I agree with the majority but do not believe that Gunn provides the full answer because in the current case the repealed act was substantially re-adopted less than a year later.
The law, i.e., Gunn and the lack of a saving clause in the repealer, put an end to the first prosecution because the statute was repealed before final judgment.
The general rule would be that the new law (or re-enacted law, if perceived in that fashion) had prospective effect only. That is, it applied to acts committed only on or after the date of its effectiveness. OCGA 1-3-5; Winston v. State, 186 Ga. 573, 574 (198 SE 667), disapproved on another ground in Todd v. State, 228 Ga. 746, 749 (187 SE2d 831). See Hahn v. State, 166 Ga. App. 71, 74 (303 SE2d 299); Akins v. State, 231 Ga. 411 (1) (202 SE2d 62). Otherwise there would be a lack of due process because the person committing the act would not have been forewarned that his contemplated act was a crime.
If the legislature intended a departure from this general rule, that this re-enactment was to cover acts within the statute of limitations retroactively except for the period when the repealer was in effect, it should have said so. It did not. What is more, it did not even provide that the statute be effective upon passage in March but simply allowed it to become effective at the generally effective time, in July. So the legislature took no pains to specify that the statute was to cover acts which had occurred before the repealer.
BANKE, Presiding Judge, dissenting.
The Supreme Court's holding in Gunn v. State, 227 Ga. 786, 787 (4) (183 SE2d 389) (1971), was based on the common law doctrine, set forth in 22 CJS, Criminal Law, 27, that the repeal of a criminal statute without a saving provision or the simultaneous re-enactment of a substantially similar statute evidences a legislative intent to pardon offenses previously committed under the statute which have not yet been prosecuted to final judgment. Although former Code Ann. 5-9914 was repealed without a saving provision when the Official Code of Georgia Annotated took effect, the circumstances of its repeal tend to indicate that the offense was omitted from the new Code inadvertently and thus without any legislative intent to pardon previously committed offenses.
In passing the new Code, the Legislature specifically declared its intention not to alter existing substantive law, as follows: "The enactment of this Code is intended as a recodification, revision, modernization, and reenactment of the general laws of the State of Georgia which are currently of force and is intended, where possible, to resolve conflicts which exist in the law and to repeal those laws which are obsolete as a result of the passage of time or other causes, which have been declared unconstitutional or invalid, or which have been superseded by the enactment of later laws. Except as otherwise specifically provided by particular provisions of this Code, the enactment of this Code by the General Assembly is not intended to alter the substantive law in existence on the effective date of this Code." OCGA 1-1-2. (Emphasis supplied.)

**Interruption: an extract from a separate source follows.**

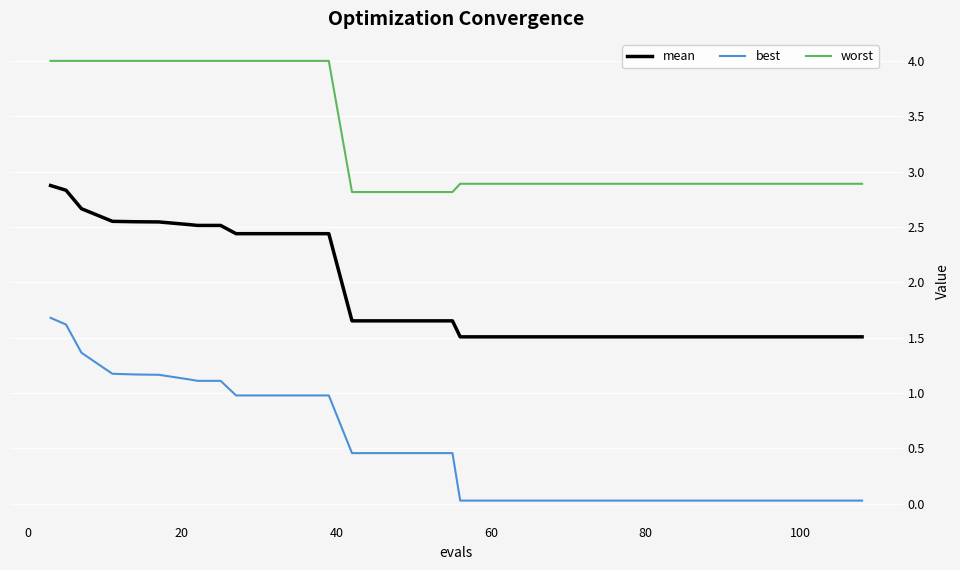

True or false: mean and worst cross at least once.

False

The repeal of former Code Ann. 5-9914 occurred not as the result of any specific reference to that section in the new Code but pursuant to the general repeal of the entire 1933 Code, as amended, which necessarily accompanied the new Code's passage. See OCGA 1-1-10 (a) (1 & 2). In view of the Legislature's express statement of intention not to change the substantive law "[e]xcept as otherwise specifically provided by particular provisions of [the new] Code," and its verbatim re-enactment of the language of former Code Ann. 5-9914 at its next available opportunity after passage of the new Code, I am led inescapably to the conclusion that the Legislature never had any intention of deleting this offense from the criminal law. Consequently, I find no legislative intention to pardon offenses previously committed under the former code section and would order the indictments in this case reinstated.
Mark Lee Stevens, amicus curiae.
Terry F. Holland, W. McMillan Walker, for appellee.
Michael T. Solis, Assistant District Attorney, for appellant.